Validated learning is a key
Reis claims that startups should rely on validated learning if they want to build products that customers will buy. According to The Lean Startup, entrepreneurs must take a scientific approach to the testing of their assumptions and show products to prospective customers instead of creating them behind closed doors. Otherwise, they can end up spending time and money on perfecting the solution that no one really needs.
To make sure that development is moving in the right direction, product creators should split the entire process into short spans. This will provide them with enough flexibility to consider customer feedback in every new iteration.
The MVP stage should not be skipped
Today, a “minimum viable product” is a widely used term in the tech community. But not all people know that it was Eric Reis who started popularizing it almost ten years ago. The MVP concept is logically related to the necessity of verifying the ideas in practice and taking action instead of theorizing.
In The Lean Startup, Reis explains that a build-measure-learn cycle helps entrepreneurs reduce risks by turning uncertainties into knowledge. For this reason, startups should release an MVP as quickly as possible, adding to it only those features that are absolutely necessary to test the main hypotheses.

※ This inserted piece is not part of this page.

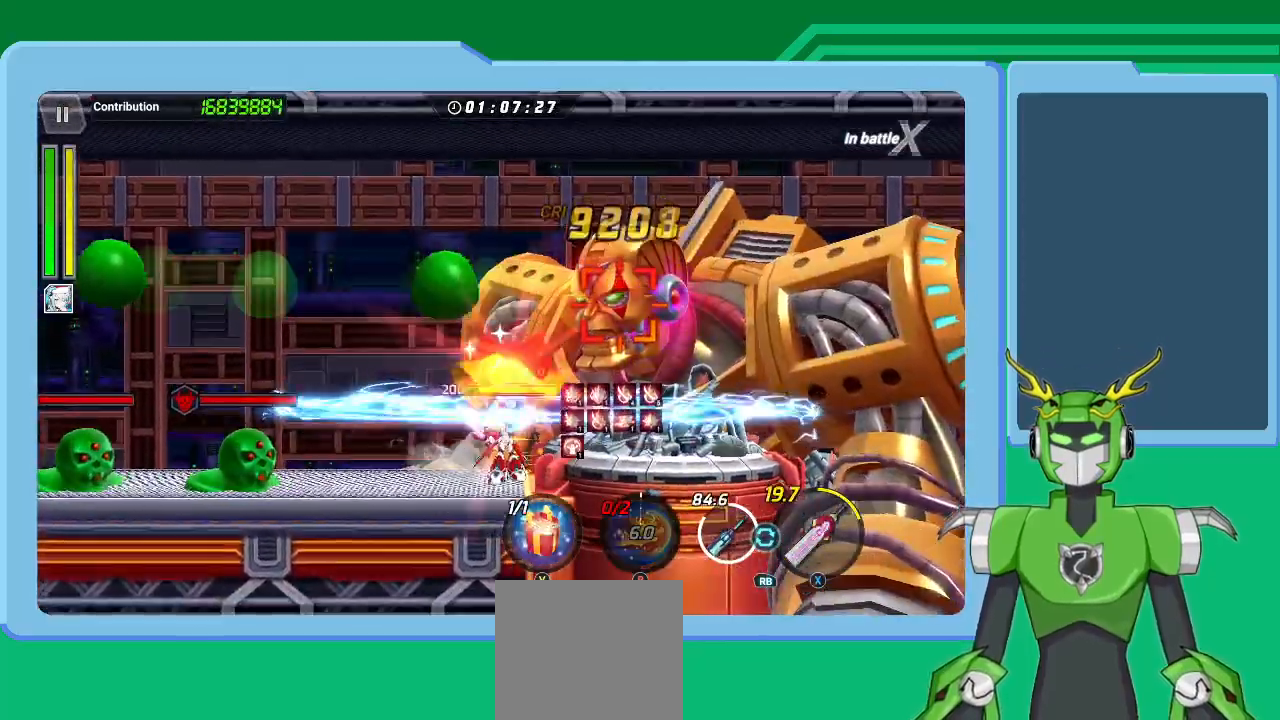
{"buttons": ["Y"], "left_stick": "center", "right_stick": "center", "events": [[33, "L1", "down"], [200, "L1", "up"], [300, "L1", "down"], [333, "Y", "down"], [400, "Y", "up"], [433, "L1", "up"], [500, "Y", "down"]]}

Innovation accounting will help you measure real progress
Innovation accounting is something most beginner entrepreneurs consider too boring to pay attention to. But Reis claims that measuring success and failures is vital to improve entrepreneurial outcomes and make the right decisions about product development. To track the real progress and achieve positive results, entrepreneurs should use actionable metrics, set specific milestones, and properly prioritize the work. This will allow them to eliminate chaos and focus on important stuff.
The Lean Startup is targeted mainly at startuppers who have brilliant product ideas but lack knowledge of how to implement them in practice. Yet, the concepts outlined in the book may also inspire mature entrepreneurs to unleash the growth potential of their businesses. Besides, Reis uses a number of case studies to illustrate principles featured in The Lean Startup. This makes the book even more captivating and interesting to read.